While some have raised the specter of RFID bringing Big Brother from the store into the home, large-scale item tagging remains several years away. Nonetheless, though they are not opposing RFID in distribution, privacy advocates are viewing it warily. "We're concerned the investment that's being put into the supply chain will remove the structural impediment to item-level tagging," said Katherine Albrecht, a Harvard University doctoral candidate who is founder and director of Consumers Against Supermarket Privacy Invasion and Numbering.

All this adds up to an industry that, while moving forward, remains "a work in progress," said Christine Overby, senior analyst with Forrester Research in Cambridge. Overby said a key test will be the so-called Wal-Mart Mandate, unveiled last June, directing the retailer's top 100 suppliers to have their first shipments of cases and pallets tagged by the start of next year. Wal-Mart said in the fall that it will launch its pilot only at three Dallas distribution sites.

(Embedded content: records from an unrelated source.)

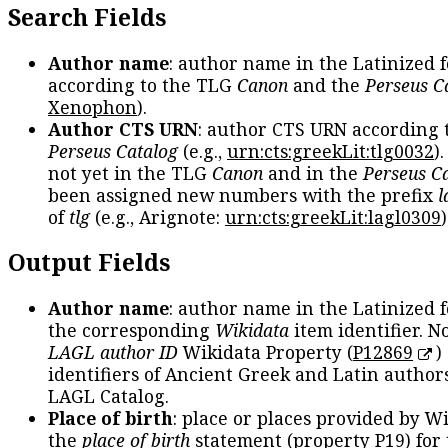
Search Fields
Author name
: author name in the Latinized 
according to the TLG
Canon
and the
Perseus C
Xenophon
).
Author CTS URN
: author CTS URN according 
Perseus Catalog
(e.g.,
urn:cts:greekLit:tlg0032
)
not yet in the TLG
Canon
and in the
Perseus C
been assigned new numbers with the prefix
l
of
tlg
(e.g., Arignote:
urn:cts:greekLit:lagl0309
)
Output Fields
Author name
: author name in the Latinized 
the corresponding
Wikidata
item identifier. N
LAGL author ID
Wikidata Property (
P12869
)
identifiers of Ancient Greek and Latin author
LAGL Catalog.
Place of birth
: place or places provided by W
the
place of birth
statement (property P19) for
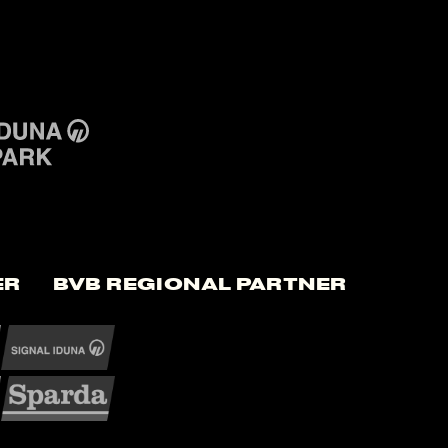
er
BVB Regional Partner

"We have asked our suppliers to review their plans and present them back to us by the end of February, including any barriers they might see," said Sarah Clark, a spokeswoman for Wal-Mart.

In the meantime, the Wal-Mart Mandate has grabbed the attention of vendors. Boston's GenuOne, which started five years ago marketing advanced bar-coding services, has moved into the RFID software space and views Wal-Mart's move as a key driver.

"It makes corporations step up and say, `Now, we're going to do this,' " said Jeffrey Unger, GenuOne's chief executive.